Носильщики столпились около товарища, испуганно разглядывая портрет. Простые люди не только не видывали никогда изображений человека — они не знали даже того, как это могло быть сделано. Трепетными руками они касались свитка, недоумевая, благодать ли это аллаха, или дьявольское наваждение.
— Помоложе он тут немного, — смущенно заметил тот носильщик, что жаловался на тяжесть книг. — А все такой же, каким был у нас… Твой хозяин небось тоже его гибели помог! — крикнул он слуге. — Наши муллы и имамы его терпеть не могли… Так и выслеживали, к чему бы придраться!
— Ну и как, выследили? — вмешался в разговор заинтересованный Абдул-Вахид.
— Да по-разному говорят… — осторожно ответил за всех старик. — Никто толком не знает, как это вышло. Только известно, что сгубили его злые люди. Не к кому теперь податься простому человеку… — Старик держал в дрожащих руках развернутый свиток, и лицо его кривилось гримасой горечи и боли.
— Он вылечил мою дочь, — тихо сказал один из носильщиков.
— Может быть, и я не кашлял бы так, когда бы-доктор был жив… — заметил старик, вздохнув.
— А разве доктор умер? — спросил ученик, помогавший Абдул-Вахиду.
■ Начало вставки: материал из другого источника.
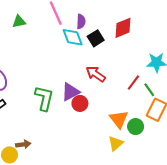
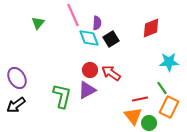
green triangle: (19, 22) -> (38, 23), turned -40
red diamond: (123, 28) -> (151, 28), moved
red line: (133, 82) -> (140, 99), moved, turned 42
red circle: (80, 103) -> (90, 70), moved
— Как же, — грустно ответил кто-то. — Разве вы не слыхали? Весь Хамадан говорил о том, как наш покойный правитель замуровал его живого в каменный мешок… Сколько у нас слез пролили!
— Э, братцы, — весело воскликнул слуга, не обращая внимания на знаки Абдул-Вахида, которому хотелось дослушать до конца историю гибели учителя, — не слушайте базарной болтовни! Скоро вы опять увидите вашего друга! Жив он и даже здоров!..
От неожиданности старик выронил портрет, и тот, снова свернувшись в свиток, покатился по полу.
Носильщики уставились на слугу. Глаза их были красноречивее всяких слов. И слуга прекрасно все понял.
— Жив! Говорю вам, жив! Посидел в крепости, помучился там, но все же его выпустили.
— А ты не врешь? — недоверчиво прошептал старый носильщик. — Не утешай! Нам таких утешений не надо…
— Врать мне не приходится. Ваш доктор — мой хозяин… Вот переселимся сюда, опять к нему ходить начнут. Можете и вы, заглянуть, если дело будет. А пока что, получайте ваши денежки…
Слуга протягивал носильщикам деньги, но те, не принимая их, глядели на него повеселевшими глазами.,
— Господин, — умоляюще обратился старик к Абдул-Вахиду, — ты-то скажи нам, не обманывает нас этот парень?..
Абдул-Вахид подтвердил слова слуги.
Носильщики вышли из дому, оживленно переговариваясь.
Раскладывая по полкам книги и рукописи, Абдул-Вахид то и дело отрывался от этого занятия, чтобы прочесть страничку наудачу раскрытой книги или перелистать рукопись, только что собранную из отдельных разрозненных листков, в спешке попавших в разные мешки.